According to the Bylaw, there was a limit stating an owner could take up to three dogs to off-leash areas at once.

Therefore, Councillor Peddle put forward an amendment to increase the number to four.

Mayor Don Scott said clarifications and consistency are key for a bylaw like this.

“Basically, the amendments brought forward confirmed that four animals [are] more consistently used throughout the bylaw. We didn’t want someone to leave one animal at home and that three to the dog park because there’s a restriction.”

Important questions

Mayor Scott also shared his concerns for public safety in particular when it comes to dogs of larger sizes.

“[Councillor Meagher] said if you have three or four large animals, should the rules be the same or three or four small animals, so we are going to have a review of the numbers and that will be done within 90 days.”

At which time, the administration would review the Bylaw and make any recommendations.

Next, Councillor Inglis found what he thought was an error with penalties.

Inglis said a resident would pay $250 for a misplaced pet license, which costs $50, but another resident found to have an unlicensed pet may only pay $150.

Therefore, the RMWB Council and administration agreed to reduce the penalty for a misplaced license to $50.

They also included the word “issued” in section 12 of the Responsible Pet Ownership Bylaw covering this infraction.

“An owner shall ensure that a cat or dog is wearing an issued license tag at all times when the animal is off the owner’s property.”

There will also be a fine of $250 for failing to clean up after an animal on a property that is not their own.

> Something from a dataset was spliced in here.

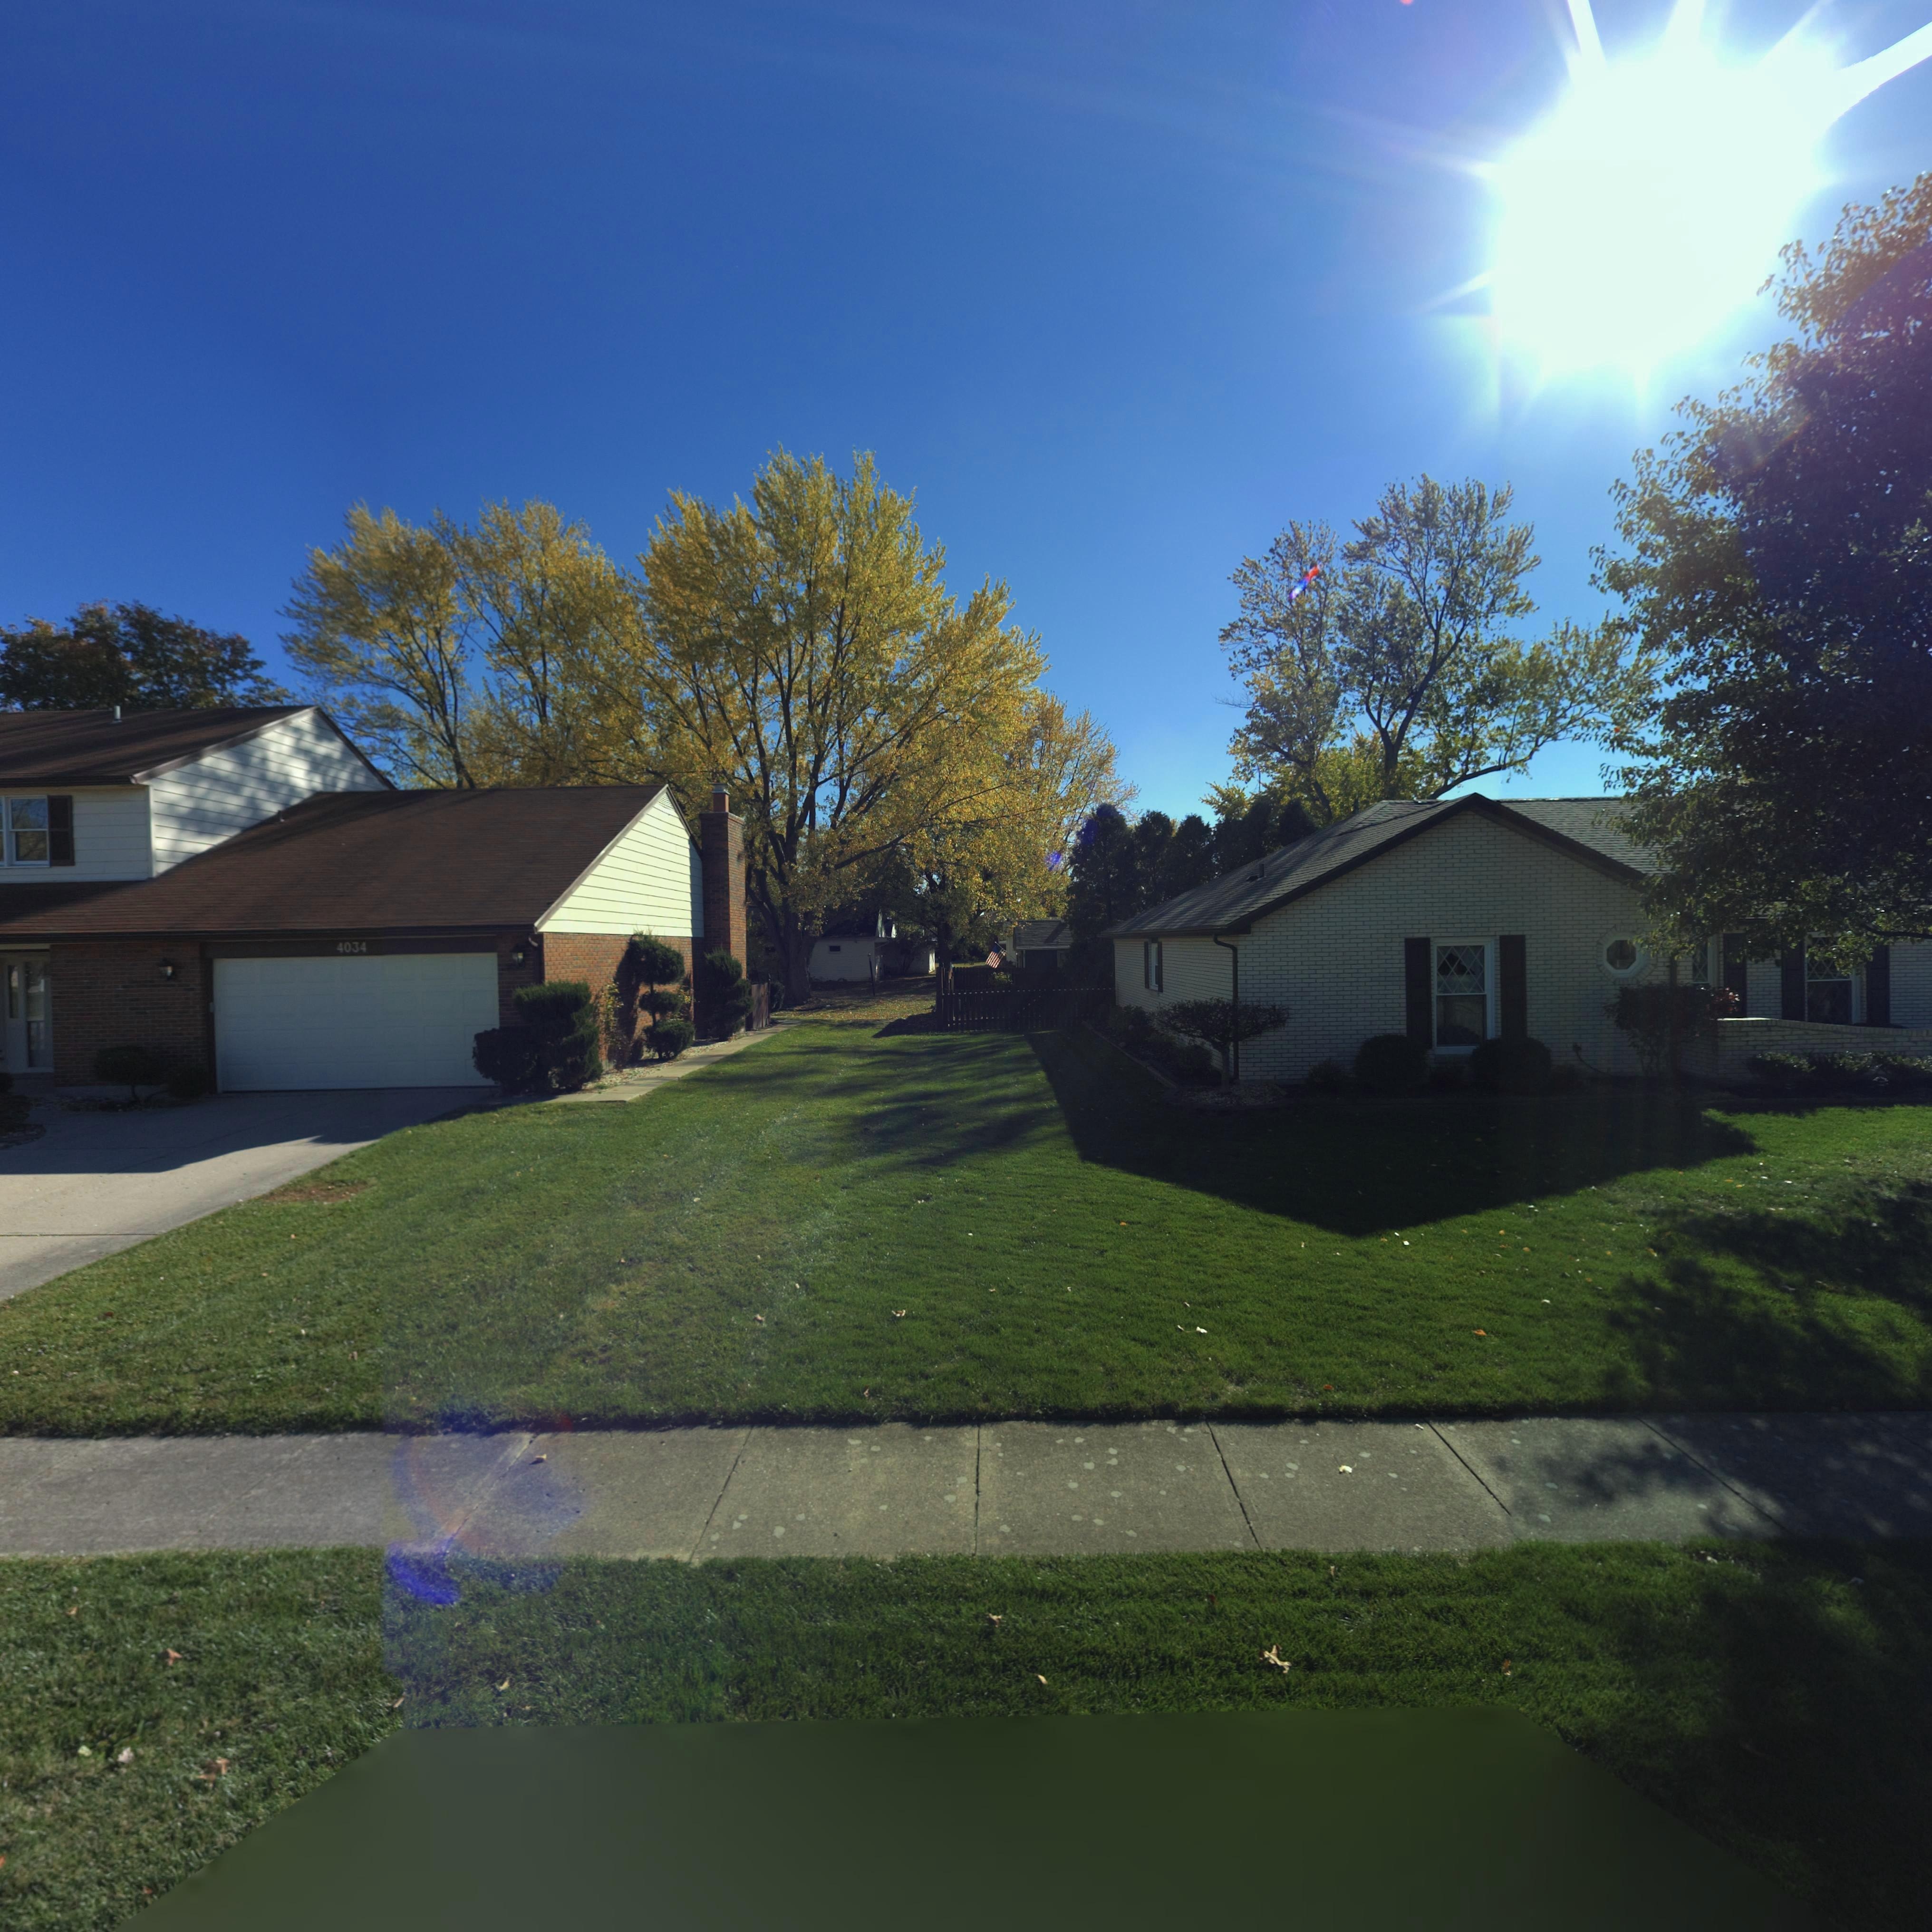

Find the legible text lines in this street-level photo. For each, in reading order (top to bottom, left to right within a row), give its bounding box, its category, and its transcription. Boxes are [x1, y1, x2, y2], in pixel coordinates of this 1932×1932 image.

[335, 941, 367, 954] StreetNumber: 4034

Ultimately, Mayor Don Scott said Bylaw officers would educate residents about the Responsible Pet Ownership Bylaw.

“If you have an animal and you take it to a dog park, you must clean up after that animal. There [are] now sanctions associated with that [and] at the same time we’re making the community safer.”

Residents should expect more enforcement at neighbourhood parks.

RMWB Council voted in favour of amending the Community Standards Appeal Committee Bylaw, which would oversee appeals for dangerous animals.

They also approved the Municipality’s third-quarter report, Capital Budget amendments, and recognized Nov. 21 as Hometown Hockey Day.